Lors de sa seconde journée de visite au Japon, le président français Emmanuel Macron a vanté la «prévisibilité» de l'Europe, tout en contrastant cette stabilité avec l'imprévisibilité des États-Unis, incarnée par l'administration de Donald Trump. S'adressant à des investisseurs et entrepreneurs japonais, il a souligné la nécessité d'une convergence des stratégies économiques entre l'Europe et le Japon, sans s'appuyer sur des puissances hégémoniques.
Macron a évoqué le conflit au Moyen-Orient, sans nommer Trump, tout en critiquant les décisions hâtives qui peuvent s'avérer nuisibles pour les alliés. «Je sais bien que parfois l'Europe peut sembler plus lente que d'autres, mais cette prévisibilité a une valeur inestimable», a déclaré le président français, soutenant que «nous sommes là où vous savez que nous irons».

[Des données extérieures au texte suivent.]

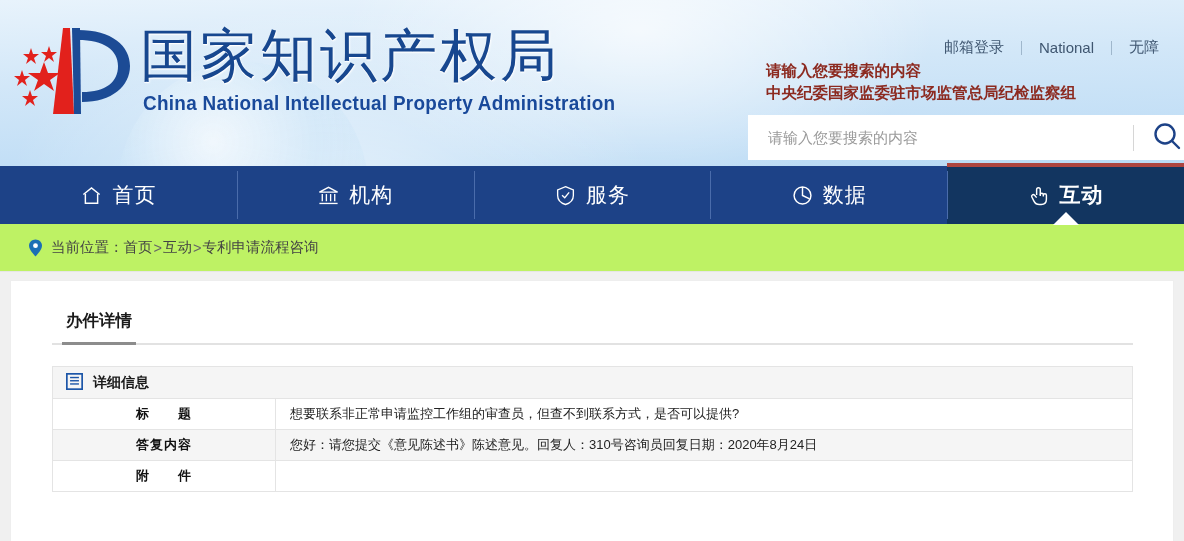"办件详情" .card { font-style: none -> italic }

L'écho de ses propos résonne avec l'actualité, notamment à la lumière des tensions exacerbées suite aux actions américaines en Iran, qui affectent directement des pays comme le Japon, dépendant à 95% de cette région pour ses importations de pétrole. Les impacts économiques, notamment ceux liés à la flambée des coûts de l'énergie, ont des répercussions qui se font également ressentir en Europe. «L'Europe se tient à vos côtés», a-t-il assuré, tout en plaidant pour «un retour à la diplomatie et à une solution négociée».
Dans cette optique, Emmanuel Macron a affirmé qu'il existe une synergie potentielle entre «la stratégie française et européenne» et «la stratégie japonaise», visant à construire un avenir prospère et équilibré, ancré dans des valeurs démocratiques, tout en minimisant la dépendance vis-à-vis des superpuissances telles que la Chine et les États-Unis. Il a suggéré que «le lien entre le Japon et la France» devrait servir de fondement à una «coalition des pays indépendants», que Macron avait auparavant esquissée lors d'échanges en Asie.
En conclusion, Macron a exprimé son désir de ne pas laisser les innovations technologiques et économiques de ces nations dépendre d'agendas géopolitiques imposés par des puissances dominantes. «On n'a pas envie que nos solutions technologiques dépendent d'une grande puissance qui veut nous vassaliser», a-t-il martelé. Sa visite, marquée par des discussions proactives, culminera avec un dîner en compagnie de l'Empereur Naruhito ce jeudi, avant de se diriger vers la Corée du Sud pour d'autres rencontres stratégiques.